PARIS — During the Airbus concluding show press conference with CEO Tom Enders and COO Customers John Leahy, I posed the following question to press conference. Here’s the interchange:
FlightBlogger: In the time period between 2017 when you have the A350-1000 entering service and the 2025-2030 A30X, what is your planned technology road map look like between those two aircraft?Enders: I think we have a very good technology road map, but we’re not going to share the details for this road map. Let me just say we’re working obviously on engine makers, we focus on the aerodynamics, we focus on wings we focus on flight management systems. And particularly we are focusing on reliability and maintainability of any new single aisle aircraft in the future, bringing the cost down for composites, all that kind of stuff. So that in broad brush is a very comprehensive, and not inexpensive [research and technology] roadmap for the future.FB: And does that imply that on some levels you guys are actually looking at an A330neo, based on the success you’ve had with the A320neo?Enders: [Laughing] That’s a bright idea, why haven’t we thought about that?Leahy: You’ve been talking to (AirAsia CEO) Tony Fernandes? That’s one of his ideas.Enders: I think we have enough on our plate right now, thank you very much.
On a tactical level, the seemingly rapid decline in interest to pursue A350-800, also suffering a two year delay, would leave a hole in the Airbus product lineup to compete against Boeing’s 787-9 and -10X. A re-engined A330-200 or -300 may offer significant range and fuel burn improvements as the long-range twin benefits from continuing evolution in engine technology on GEnx, Trent and PurePower engines later in the decade, while allowing for an aircraft to compete on cost with the comparatively low investment that preserves the customer base.

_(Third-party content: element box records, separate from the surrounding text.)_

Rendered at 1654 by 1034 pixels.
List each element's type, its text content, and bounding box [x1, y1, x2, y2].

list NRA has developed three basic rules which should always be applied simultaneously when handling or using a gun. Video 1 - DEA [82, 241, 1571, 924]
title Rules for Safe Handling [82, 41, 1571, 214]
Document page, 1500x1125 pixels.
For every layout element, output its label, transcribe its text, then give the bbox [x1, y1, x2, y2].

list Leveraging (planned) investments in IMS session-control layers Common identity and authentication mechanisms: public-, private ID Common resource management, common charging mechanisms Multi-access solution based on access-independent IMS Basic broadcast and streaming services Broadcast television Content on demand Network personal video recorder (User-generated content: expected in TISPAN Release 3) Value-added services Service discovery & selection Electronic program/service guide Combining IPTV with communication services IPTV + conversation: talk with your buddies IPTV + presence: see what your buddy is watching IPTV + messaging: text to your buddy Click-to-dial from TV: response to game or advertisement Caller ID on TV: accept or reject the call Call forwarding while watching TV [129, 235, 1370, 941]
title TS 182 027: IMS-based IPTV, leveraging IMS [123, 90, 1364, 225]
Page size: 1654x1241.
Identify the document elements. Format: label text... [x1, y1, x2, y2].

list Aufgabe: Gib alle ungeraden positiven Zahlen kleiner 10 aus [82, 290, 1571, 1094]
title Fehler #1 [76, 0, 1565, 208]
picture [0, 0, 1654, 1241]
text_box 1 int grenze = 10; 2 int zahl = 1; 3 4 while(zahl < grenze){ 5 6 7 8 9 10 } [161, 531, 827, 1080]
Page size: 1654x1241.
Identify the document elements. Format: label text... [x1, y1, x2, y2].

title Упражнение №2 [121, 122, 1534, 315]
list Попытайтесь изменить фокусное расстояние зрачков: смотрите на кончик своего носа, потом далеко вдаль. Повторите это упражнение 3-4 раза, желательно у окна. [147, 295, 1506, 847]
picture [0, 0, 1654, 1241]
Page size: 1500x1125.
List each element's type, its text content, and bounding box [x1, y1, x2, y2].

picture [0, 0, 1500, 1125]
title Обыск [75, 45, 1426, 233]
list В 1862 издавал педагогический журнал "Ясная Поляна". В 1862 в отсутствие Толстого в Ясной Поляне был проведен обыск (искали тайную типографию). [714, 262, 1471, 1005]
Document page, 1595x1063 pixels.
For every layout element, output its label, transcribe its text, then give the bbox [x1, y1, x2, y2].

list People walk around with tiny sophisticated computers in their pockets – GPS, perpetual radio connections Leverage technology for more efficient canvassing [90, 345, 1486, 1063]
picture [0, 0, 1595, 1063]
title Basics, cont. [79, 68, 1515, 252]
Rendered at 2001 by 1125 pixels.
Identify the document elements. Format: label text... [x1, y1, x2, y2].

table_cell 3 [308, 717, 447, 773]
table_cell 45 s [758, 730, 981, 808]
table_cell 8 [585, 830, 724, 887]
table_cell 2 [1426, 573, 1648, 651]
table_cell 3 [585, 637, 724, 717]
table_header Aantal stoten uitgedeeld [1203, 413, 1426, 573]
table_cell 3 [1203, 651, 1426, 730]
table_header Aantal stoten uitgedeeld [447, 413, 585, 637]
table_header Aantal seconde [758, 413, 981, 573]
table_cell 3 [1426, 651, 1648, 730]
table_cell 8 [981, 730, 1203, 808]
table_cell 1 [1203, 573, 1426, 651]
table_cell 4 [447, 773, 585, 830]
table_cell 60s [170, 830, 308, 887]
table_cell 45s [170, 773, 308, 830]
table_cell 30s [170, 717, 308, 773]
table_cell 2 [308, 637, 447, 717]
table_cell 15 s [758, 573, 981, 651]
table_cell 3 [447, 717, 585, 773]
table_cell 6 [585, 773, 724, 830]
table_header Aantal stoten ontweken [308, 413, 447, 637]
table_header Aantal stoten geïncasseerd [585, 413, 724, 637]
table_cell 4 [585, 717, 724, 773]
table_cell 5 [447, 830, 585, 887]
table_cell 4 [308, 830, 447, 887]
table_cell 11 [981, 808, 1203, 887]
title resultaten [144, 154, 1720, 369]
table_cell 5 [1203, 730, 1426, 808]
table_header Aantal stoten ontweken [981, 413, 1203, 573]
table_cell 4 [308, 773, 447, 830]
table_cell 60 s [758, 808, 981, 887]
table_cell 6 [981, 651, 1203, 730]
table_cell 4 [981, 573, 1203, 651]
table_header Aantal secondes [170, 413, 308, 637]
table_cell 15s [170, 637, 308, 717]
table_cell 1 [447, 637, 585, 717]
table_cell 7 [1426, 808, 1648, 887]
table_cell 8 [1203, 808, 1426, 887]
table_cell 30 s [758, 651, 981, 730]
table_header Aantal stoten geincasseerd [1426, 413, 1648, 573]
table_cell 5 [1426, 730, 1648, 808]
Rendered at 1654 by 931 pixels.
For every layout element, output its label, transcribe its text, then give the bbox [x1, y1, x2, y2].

On a strategic level, the period between 2015 and 2025 fits within the Airbus methodology of incrementally evolving platforms to de-risk and improve aircraft of their life, as seen in the first part of Ender’s answer about small changes in technology.
Applying Piepenbrock’s Red-Blue, which we also know as Toward a Theory of the Evolution of Business Ecosystems, which balances maximum benefit at a given cost and minimum disruption, emphasizes incremental “red” developments rather than large “blue” step changes that have become more and more expensive to achieve with each successive iteration. As it is unfolding now, Airbus’ is likely to see this lesson again up close with the leap in technology it’s taking on the development of the clean sheet, majority composite A350.
An A330neo would follow the same strategic technology roadmap that saw the A320 become the A320neo and the A300 fuselage serve as the basis for the A310, A330 and A340, and initially the original A350 – a re-winged, re-engined A330. It might not be close at hand, but the A330neo is in Airbus’s DNA.